Philip Zazove, M.D., as a family physician who has lived his life with profound hearing loss, is well acquainted with overcoming adversity. He’s had to prove himself repeatedly as someone who is just as competent and capable as someone who does not have a disability.
This was true from an early age, as he attended public school as a child growing up in Lincolnwood, Ill. (near Evanston and Skokie), where he was one of the first deaf children mainstreamed in the northern Chicago suburbs. He then attended college at Northwestern University.

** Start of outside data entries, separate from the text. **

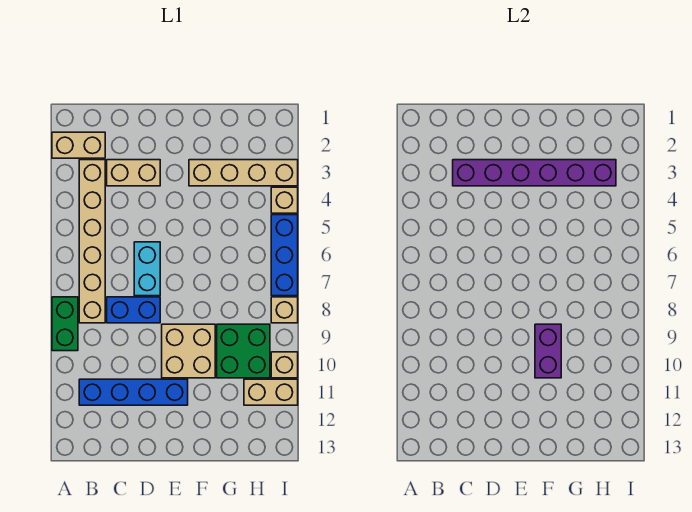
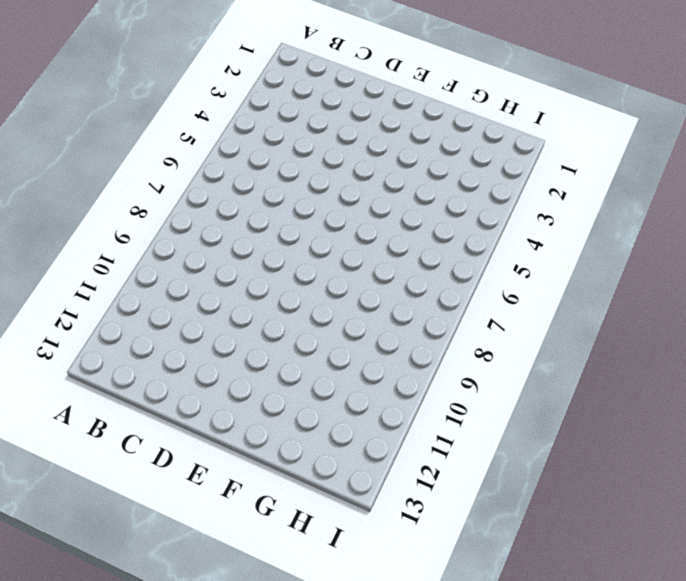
none -> tan 1x2 brick [52,132,105,158]
none -> green 1x2 brick [52,297,78,351]
none -> tan 1x6 brick [79,160,105,323]

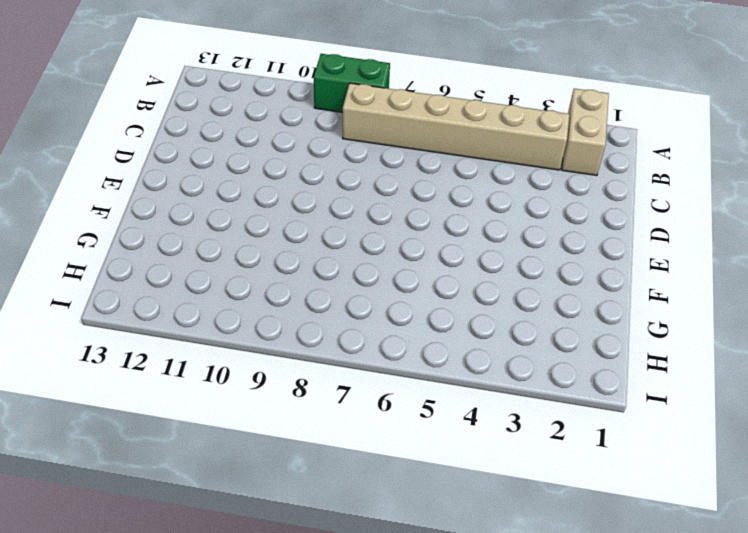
none -> blue 1x4 brick [79,379,188,405]
none -> tan 1x2 brick [107,160,160,186]
none -> blue 1x2 brick [107,297,160,323]

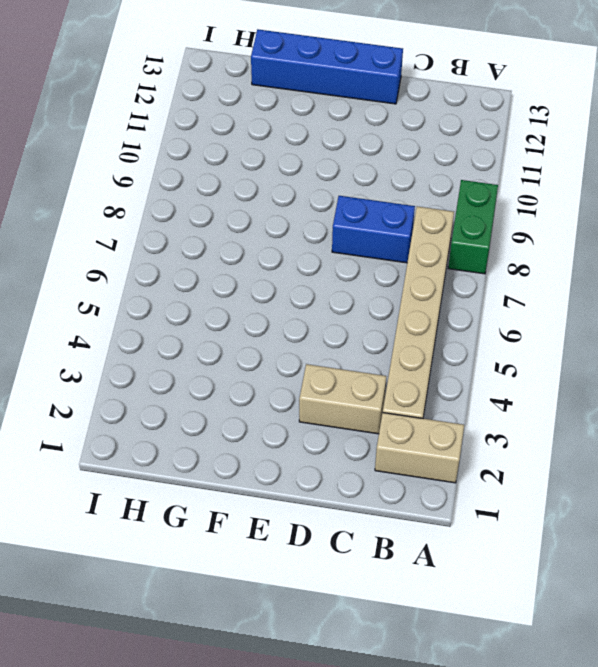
blue 1x4 brick [251,29,403,104] -> blue 1x4 brick moved to [79,379,188,405]
none -> cyan 1x2 brick [134,242,160,296]
none -> tan 2x2 brick [162,324,215,378]
none -> tan 1x4 brick [189,160,298,186]

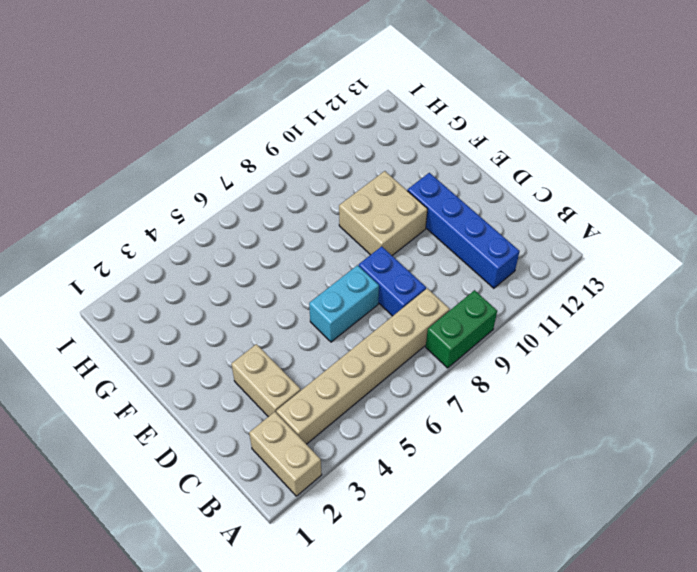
none -> tan 1x4 brick [189,160,298,186]
none -> green 2x2 brick [217,324,270,378]
none -> tan 1x2 brick [244,379,298,405]

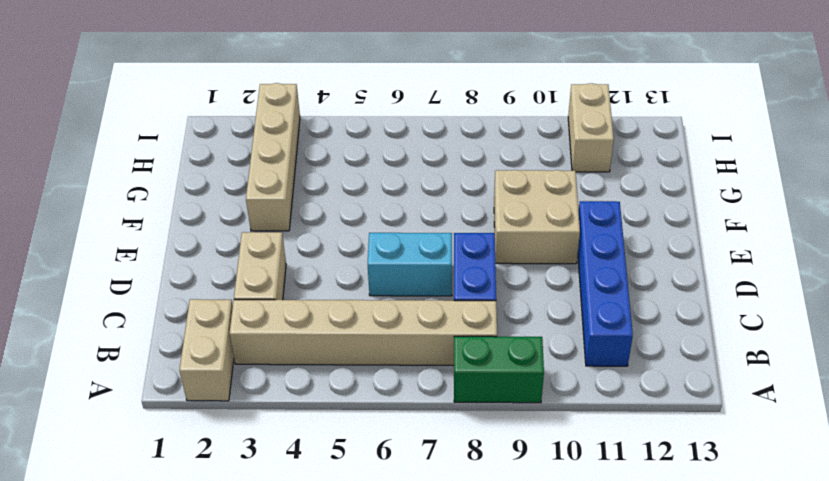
none -> green 2x2 brick [217,324,270,378]
none -> tan 1x1 brick [271,187,298,213]
none -> blue 1x3 brick [271,215,298,296]

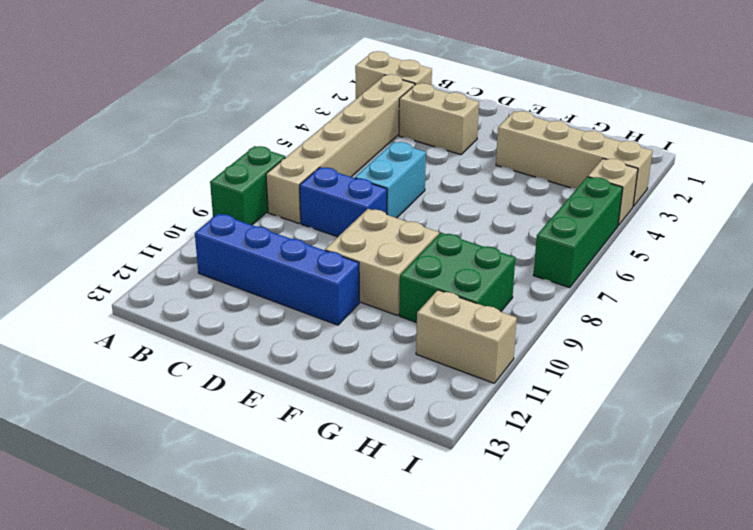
green 1x3 brick [534,177,623,288] -> blue 1x3 brick [271,215,298,296]
none -> tan 1x1 brick [271,297,298,323]
none -> tan 1x1 brick [271,352,298,378]
none -> purple 1x6 brick [453,160,616,186]

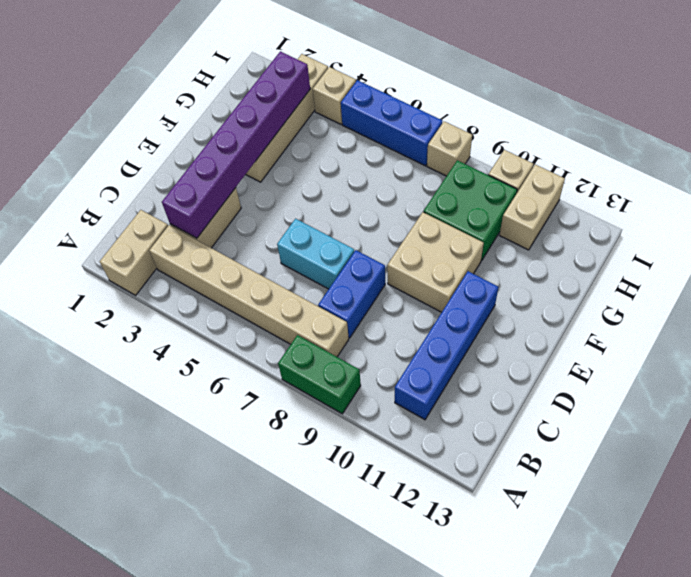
none -> purple 1x2 brick [535,324,561,378]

Dr. Zazove decided to attend medical school upon graduation from Northwestern. Due to his deafness, he faced countless rejections by medical schools before finally gaining admittance at Rutgers Medical School. Despite those ongoing challenges, he was able to establish his own medical practice in Utah in 1981, and then joined the University of Michigan as an assistant professor in 1989.
Dr. Zazove has served as the second George A. Dean, M.D. Chair of Family Medicine in the Department of Family Medicine at the University of Michigan (U-M) since 2011 and is now ready to retire after a lifetime of impressive achievements, including the creation of MDisability.
MDisability is a collaborative family medicine program focused on improving the inclusion of people with disabilities in healthcare research, education, practice, and community engagement. MDisability hosts a summer internship for students who wish to learn more about health care for people with disabilities.
“It’s time for someone with new ideas and energy to come in,” said Dr. Zazove, who turned 70 in 2021. “Also, I’m ready to spend more time with my wife (Barbara Reed, M.D., MSPH, professor emeritus of family medicine at U-M).”
Dr. Zazove leaves behind a tremendous legacy as a deaf clinician and researcher. He has tirelessly advocated for health care for people with disabilities and has pushed for changes that have opened access to medical school education to students who also have disabilities, not only at U-M but across the globe.